Although her grandmother wanted Lim to go to college in Hong Kong, a family financial crisis forced her to cut her education short and become a Mandarin teacher and tutor at the age of 18. Her young adulthood in Phnom Penh, Cambodia’s capital and its largest city, consisted mostly of back-to-back tutoring sessions for rich families and teaching at a foreign language school. At 22, she married her husband, a fellow language teacher. Her early twenties were a blur of family, work and marriage obligations, leaving her with little leisure time or the ability to experience anything remotely close to the freedom 20-somethings have today.
“Tired? I never tired. I work hard, no think about that. Never ever think about that! When you stay home and sleep, no good for you. After work, I come dancing. I come do something good for you, like exercise!”
Jessica Lim, Funky Sole’s “Rave Grandma”
Sometime between 1977 and 1978, Lim and her husband left Cambodia, joining the wave of refugees fleeing the dictator Pol Pot’s brutal authoritarian regime. For over two years, she lived in the Philippines and Thailand, her asylum status uncertain, before moving to the United States in 1980.

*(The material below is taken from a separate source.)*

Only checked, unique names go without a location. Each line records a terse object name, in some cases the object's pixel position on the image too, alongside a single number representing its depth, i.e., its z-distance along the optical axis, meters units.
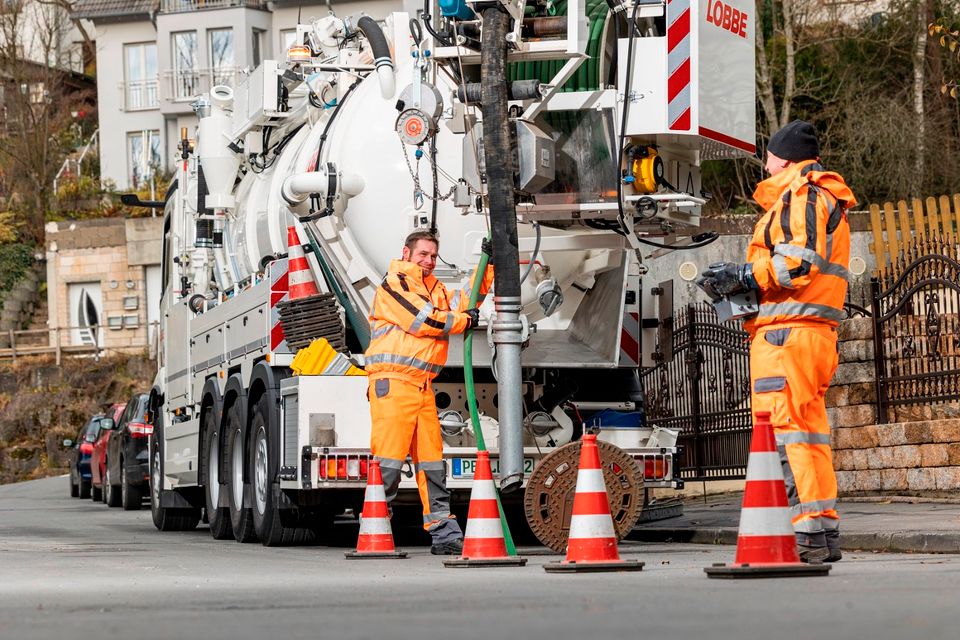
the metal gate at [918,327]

Once in America, the couple struggled to make ends meet, running a small garment business in Chinatown to support themselves and their son. She later picked up salon work when the couple needed to pay off a significant debt. According to Lim, they were scammed out of more than $200,000 through an investment in a Chinatown furniture store by a former friend and member of her Buddhist temple.
“I take care of myself, I no give people money anymore,” she says, smoothly glossing over the years she worked every day to pay off the debt in the late ‘90s. After her husband passed away, she’s worked every day to maintain her self-sufficiency over the protests of her son, who wishes she wouldn’t work so hard.
But not all her days are dedicated to work.
Having been a part of Echo Park nightlife for just over a year, Lim sees no signs of stopping her weekly routine. It’s a good excuse to show off the elaborate outfits she crafts with buys from the 99 Cents Only Store and other smaller shops in Chinatown that sell knick-knacks and accessories like light-up headbands with Hello Kitty ears.
Why does she return to the Echo every weekend? “Because I like this party,” Lim says. “The music is very good music and the people – they love me, really love me. When I dancing, the people very happy. I come here, I make lots of people happy too. Time so short. Be happy!”